**REQUIREMENT:**
Write out the data once more, exactly as it reads.

**STORED DATA:**
--- --- ---

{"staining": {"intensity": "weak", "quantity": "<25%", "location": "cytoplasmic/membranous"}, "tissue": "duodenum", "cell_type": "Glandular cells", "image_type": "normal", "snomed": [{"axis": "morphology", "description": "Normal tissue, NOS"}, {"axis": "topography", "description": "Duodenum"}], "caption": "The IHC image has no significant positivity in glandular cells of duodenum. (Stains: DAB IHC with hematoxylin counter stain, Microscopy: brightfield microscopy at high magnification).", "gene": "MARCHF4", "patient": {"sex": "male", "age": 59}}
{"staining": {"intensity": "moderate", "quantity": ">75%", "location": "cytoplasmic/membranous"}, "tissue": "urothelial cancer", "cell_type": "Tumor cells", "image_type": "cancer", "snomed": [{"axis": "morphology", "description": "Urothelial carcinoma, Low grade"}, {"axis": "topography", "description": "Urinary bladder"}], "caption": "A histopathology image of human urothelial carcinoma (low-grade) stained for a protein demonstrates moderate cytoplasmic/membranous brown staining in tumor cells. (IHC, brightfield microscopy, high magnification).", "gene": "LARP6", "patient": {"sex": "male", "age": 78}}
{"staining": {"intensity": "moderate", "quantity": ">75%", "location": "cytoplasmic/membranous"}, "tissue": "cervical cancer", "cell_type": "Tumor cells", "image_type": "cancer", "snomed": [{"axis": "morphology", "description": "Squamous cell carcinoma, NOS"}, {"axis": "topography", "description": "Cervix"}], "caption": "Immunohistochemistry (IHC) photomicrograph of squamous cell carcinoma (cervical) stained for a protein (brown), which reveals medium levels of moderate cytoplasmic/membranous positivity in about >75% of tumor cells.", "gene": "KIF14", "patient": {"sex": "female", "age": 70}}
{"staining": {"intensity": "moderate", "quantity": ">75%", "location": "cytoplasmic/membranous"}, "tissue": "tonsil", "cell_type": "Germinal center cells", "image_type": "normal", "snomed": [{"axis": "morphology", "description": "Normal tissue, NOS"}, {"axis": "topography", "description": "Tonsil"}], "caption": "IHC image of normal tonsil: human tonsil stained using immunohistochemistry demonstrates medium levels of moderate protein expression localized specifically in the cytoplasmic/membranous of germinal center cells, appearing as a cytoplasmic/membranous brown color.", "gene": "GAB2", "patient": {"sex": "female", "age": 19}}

--- --- ---

**OUTPUT FOR THIS EXERCISE:**
{"staining": {"intensity": "weak", "quantity": "<25%", "location": "cytoplasmic/membranous"}, "tissue": "duodenum", "cell_type": "Glandular cells", "image_type": "normal", "snomed": [{"axis": "morphology", "description": "Normal tissue, NOS"}, {"axis": "topography", "description": "Duodenum"}], "caption": "The IHC image has no significant positivity in glandular cells of duodenum. (Stains: DAB IHC with hematoxylin counter stain, Microscopy: brightfield microscopy at high magnification).", "gene": "MARCHF4", "patient": {"sex": "male", "age": 59}}
{"staining": {"intensity": "moderate", "quantity": ">75%", "location": "cytoplasmic/membranous"}, "tissue": "urothelial cancer", "cell_type": "Tumor cells", "image_type": "cancer", "snomed": [{"axis": "morphology", "description": "Urothelial carcinoma, Low grade"}, {"axis": "topography", "description": "Urinary bladder"}], "caption": "A histopathology image of human urothelial carcinoma (low-grade) stained for a protein demonstrates moderate cytoplasmic/membranous brown staining in tumor cells. (IHC, brightfield microscopy, high magnification).", "gene": "LARP6", "patient": {"sex": "male", "age": 78}}
{"staining": {"intensity": "moderate", "quantity": ">75%", "location": "cytoplasmic/membranous"}, "tissue": "cervical cancer", "cell_type": "Tumor cells", "image_type": "cancer", "snomed": [{"axis": "morphology", "description": "Squamous cell carcinoma, NOS"}, {"axis": "topography", "description": "Cervix"}], "caption": "Immunohistochemistry (IHC) photomicrograph of squamous cell carcinoma (cervical) stained for a protein (brown), which reveals medium levels of moderate cytoplasmic/membranous positivity in about >75% of tumor cells.", "gene": "KIF14", "patient": {"sex": "female", "age": 70}}
{"staining": {"intensity": "moderate", "quantity": ">75%", "location": "cytoplasmic/membranous"}, "tissue": "tonsil", "cell_type": "Germinal center cells", "image_type": "normal", "snomed": [{"axis": "morphology", "description": "Normal tissue, NOS"}, {"axis": "topography", "description": "Tonsil"}], "caption": "IHC image of normal tonsil: human tonsil stained using immunohistochemistry demonstrates medium levels of moderate protein expression localized specifically in the cytoplasmic/membranous of germinal center cells, appearing as a cytoplasmic/membranous brown color.", "gene": "GAB2", "patient": {"sex": "female", "age": 19}}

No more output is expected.